Less prone to automation: Anything High Yield, more complex MBS, Munis, OTC derivatives, OTC structured products

Def missing a few, but when in doubt, unless you can code SPRINT the opposite direction of liquidity (in terms of asset class)

If you can code, well, flip a coing and you'll be successful lol

 

After graduating in math, my goal is to become the PM of a macro HF. What S&T desks would be the best starting points?

 

Rates can deal with MBS, Repo, UST, G10 bonds, etc. FX will deal with global currencies. Both provide a macro view to the markets so they're similar in that aspect but their products are different. Some corporates/institutions use their OTC derivatives as hedges, while some riskier institutions like Hedge Funds might want to speculate on an alpha play. Global macro HF is a strong exit opp from here if you're in the right seat.

 

I work in FX & Rates group at BB. Still under Sales & Trading division but work regularly with the Debt Capital Markets Team (on debt issuance focused on reducing interest rate risk exposure through optionality). The reason you did not see a lot of talk on this group is it is pretty niche in most BBs (for the corporate side you need a large balance sheet where the corporate banking group has lend money to clients or the firm has an extremely international presence). Can go into more detail about the group and exit opps if that interests you. Feel free to PM me.

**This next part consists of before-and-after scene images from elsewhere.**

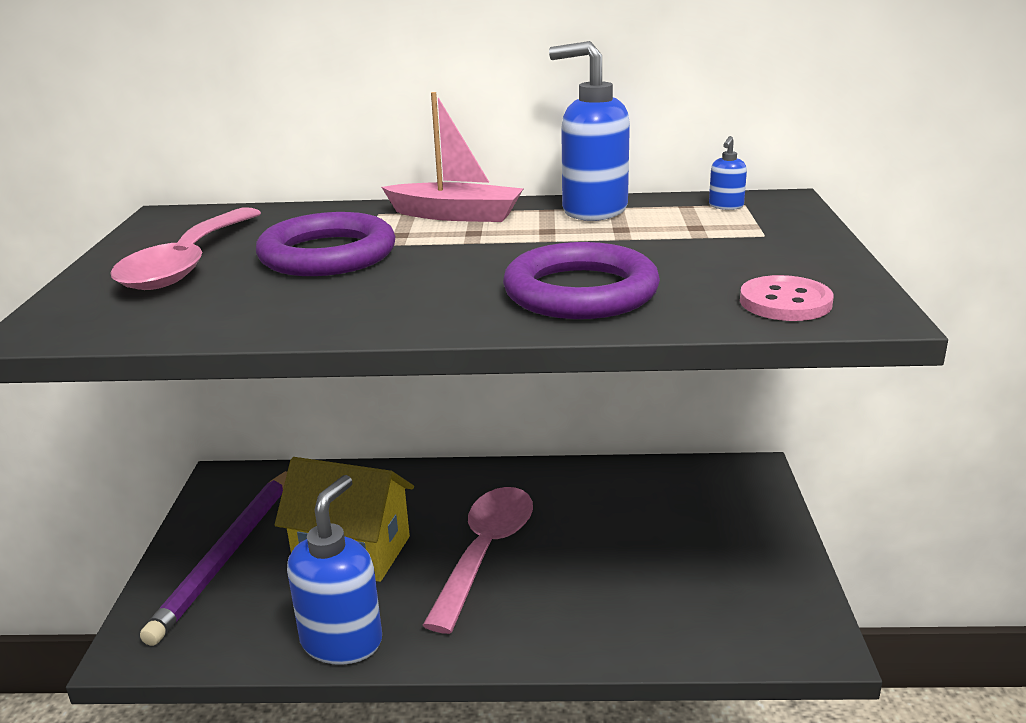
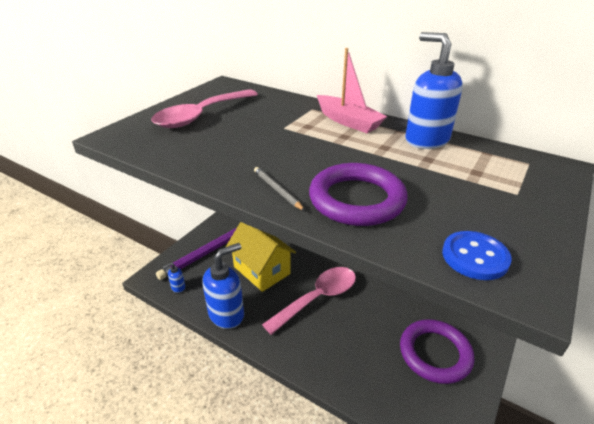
camera: 30 degrees right, 10 degrees up
purple ring [256,212,395,276] -> purple ring moved to [400,319,474,384]
blue soap dispenser [709,136,747,210] -> blue soap dispenser moved to [163,263,185,293]
pink button [740,275,834,321] -> blue button [442,231,512,280]
none -> grey pencil [254,167,305,211]

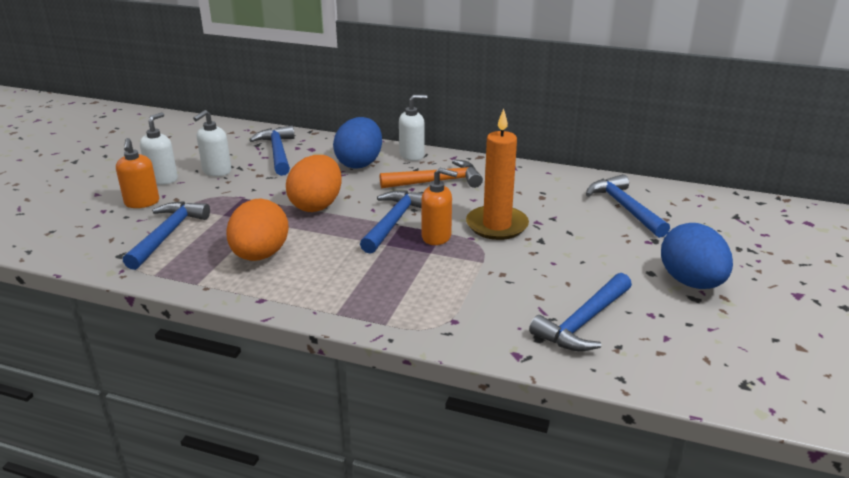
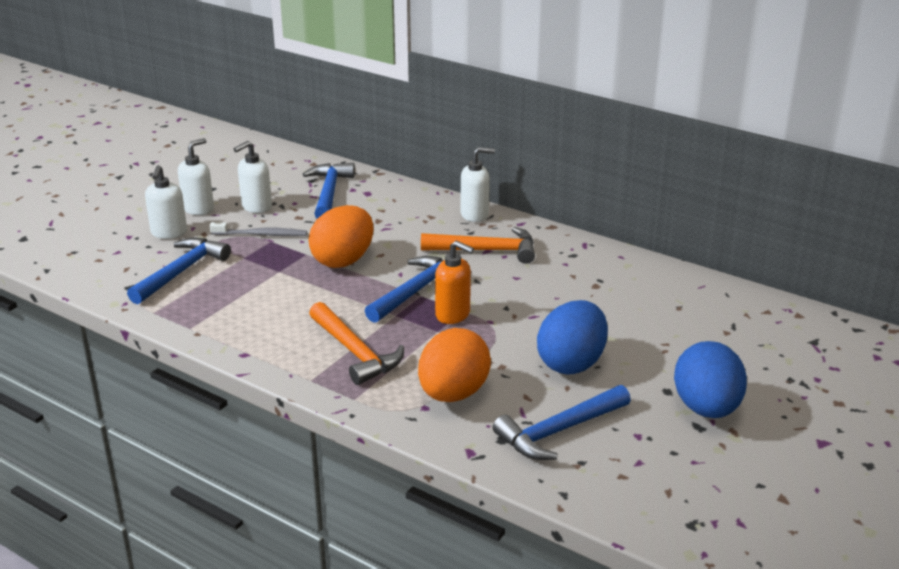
camera: 15 degrees right, 0 degrees up
orange soap dispenser [116,138,159,208] -> white soap dispenser [145,165,187,239]
orange egg [227,199,289,261] -> orange egg moved to [418,328,491,402]
blue egg [333,117,382,168] -> blue egg moved to [537,300,608,375]
orange candle [466,109,529,240] -> none
blue hammer [586,174,670,238] -> none
none -> grey toothbrush [210,222,307,236]
none -> orange hammer [309,302,404,385]

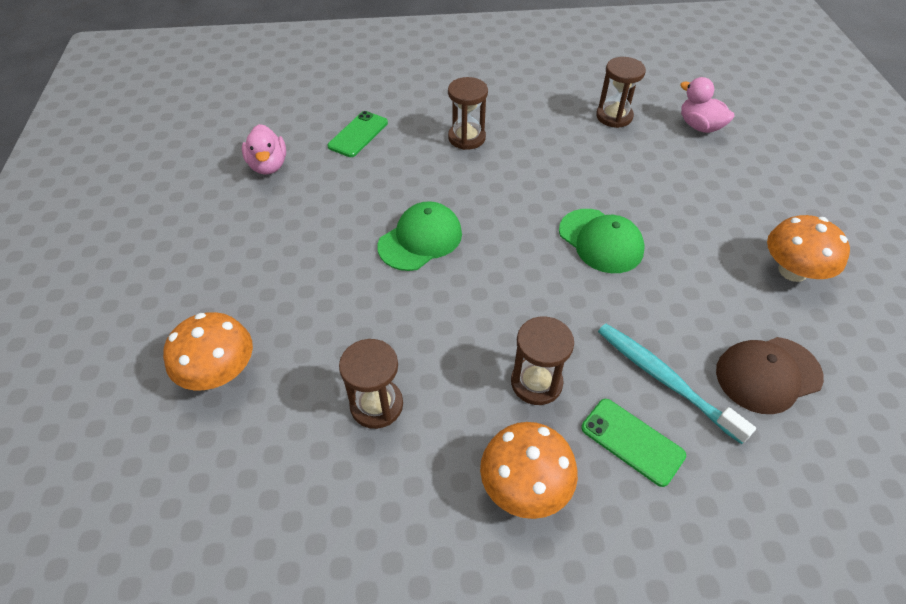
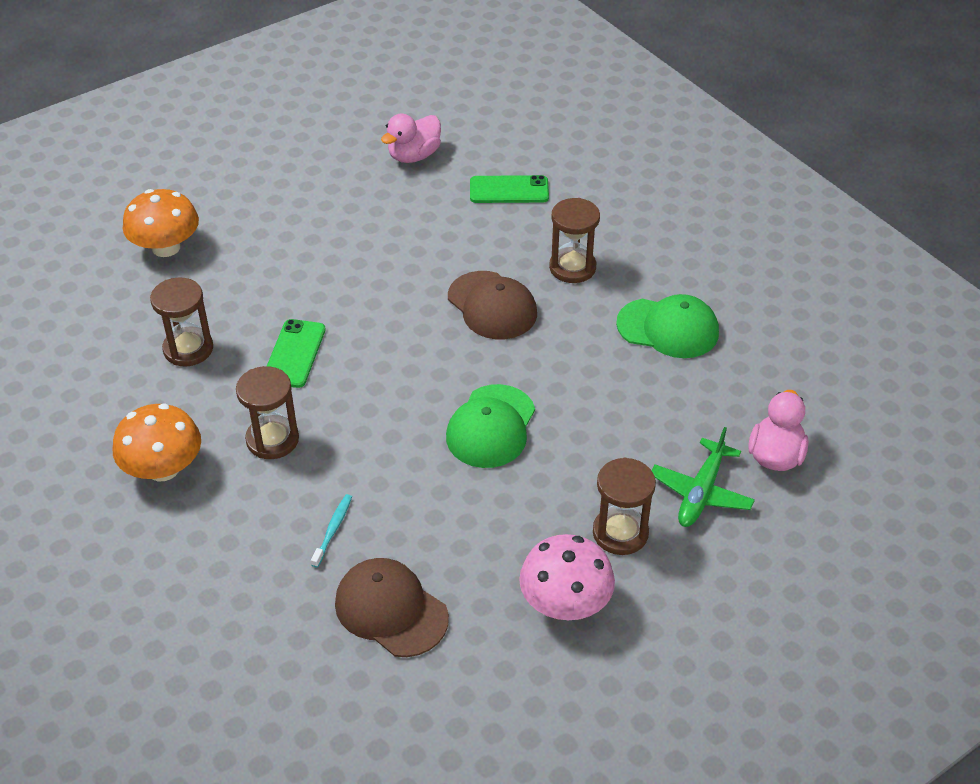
camera: 60 degrees right, 5 degrees down
green cap [377,201,462,271] -> green cap moved to [616,294,719,358]
green phone [581,399,686,487] -> green phone moved to [267,319,326,388]
brown hourglass [596,57,646,128] -> brown hourglass moved to [593,458,656,555]
turquoise toothbrush [598,324,756,444] -> turquoise toothbrush [311,494,352,568], size x0.49
orange mushroom [767,215,850,282] -> pink mushroom [519,534,615,620]
none -> brown cap [448,271,537,339]
none -> green plane [652,427,755,527]

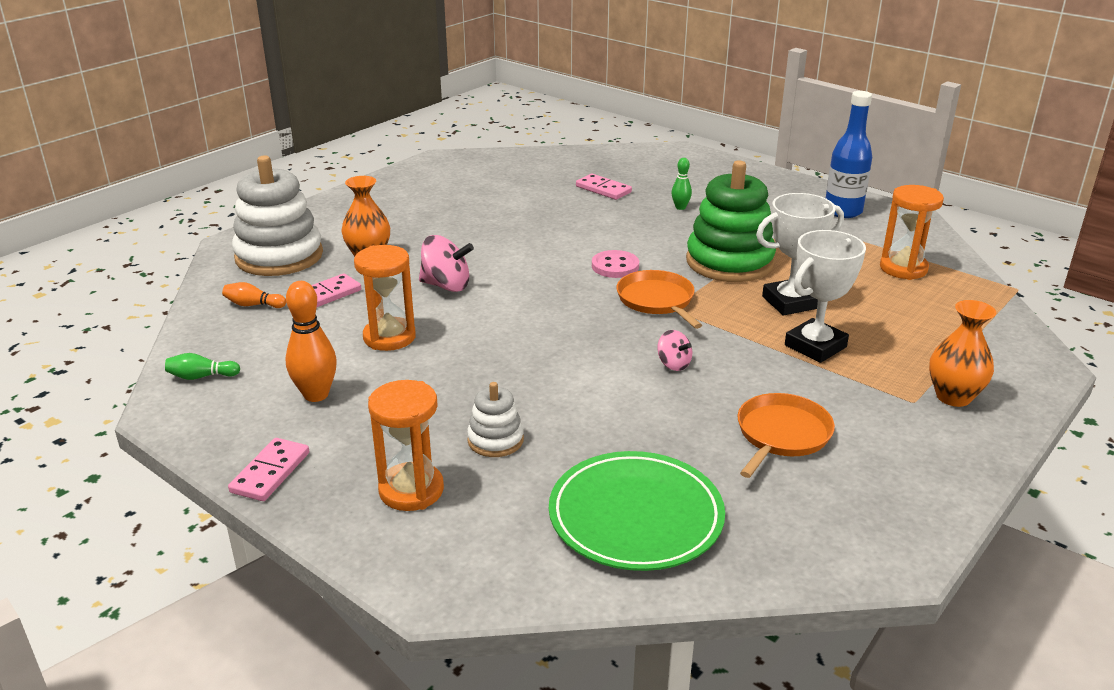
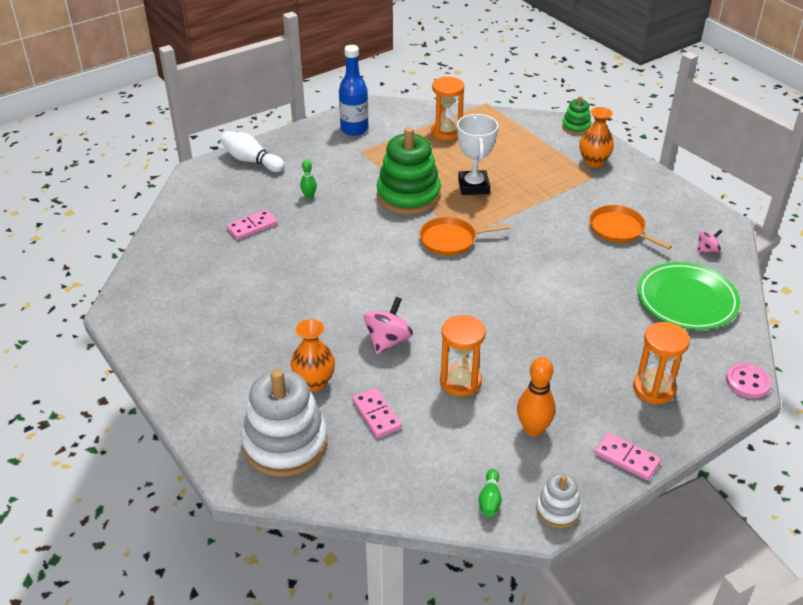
camera: 75 degrees left, 10 degrees up
orange bowling pin [222,282,286,308] -> none
white stacking toy [467,382,524,457] -> white stacking toy moved to [536,473,581,528]
pink button [592,250,639,278] -> pink button moved to [726,363,772,398]
pink spinning top [657,330,692,371] -> pink spinning top moved to [697,229,723,253]
white trophy [785,230,866,363] -> none
none -> white bowling pin [221,131,284,172]
none -> green stacking toy [562,96,591,135]

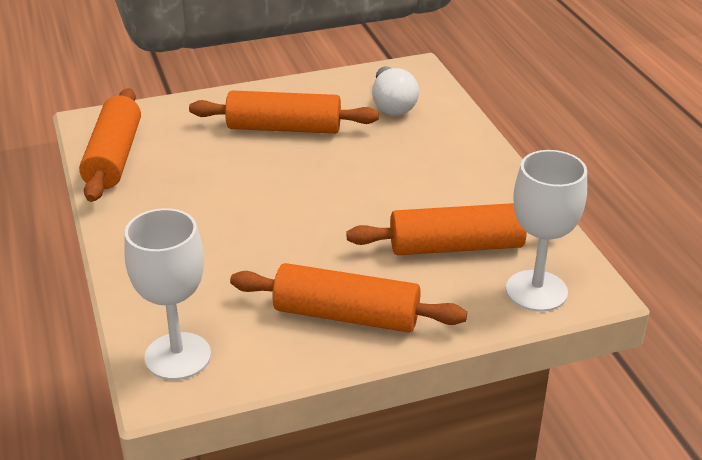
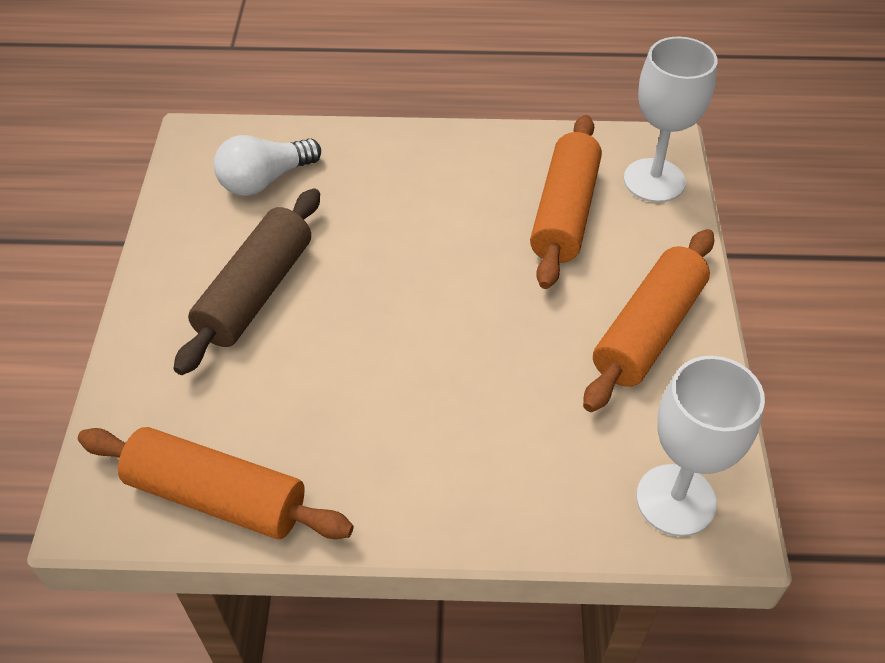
camera: 70 degrees left, 15 degrees up
orange rolling pin [189,90,379,134] -> brown rolling pin [173,188,320,375]
white light bulb [372,66,419,115] -> white light bulb turned 135 degrees clockwise [214,135,321,196]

Day to Day on the corporate side on FX is trade execution (across all majors and minor currencies - including vanialla and non-vanialla options). On the corporate side there is quite a bit more advisory working with the client to find the best stratergy for an acqusition or cash injection etc... More hand holding than the institutional side. Other time I spend my day on tailored market updates for the clients and connecting my research team with important strategic desk clients. Lastly, maintaing internal relationships with the corporate bankers to prospect for more business and expand business with current cliente. On the rates side really assisting clients hedging out their debt whether it is foreign or domestic.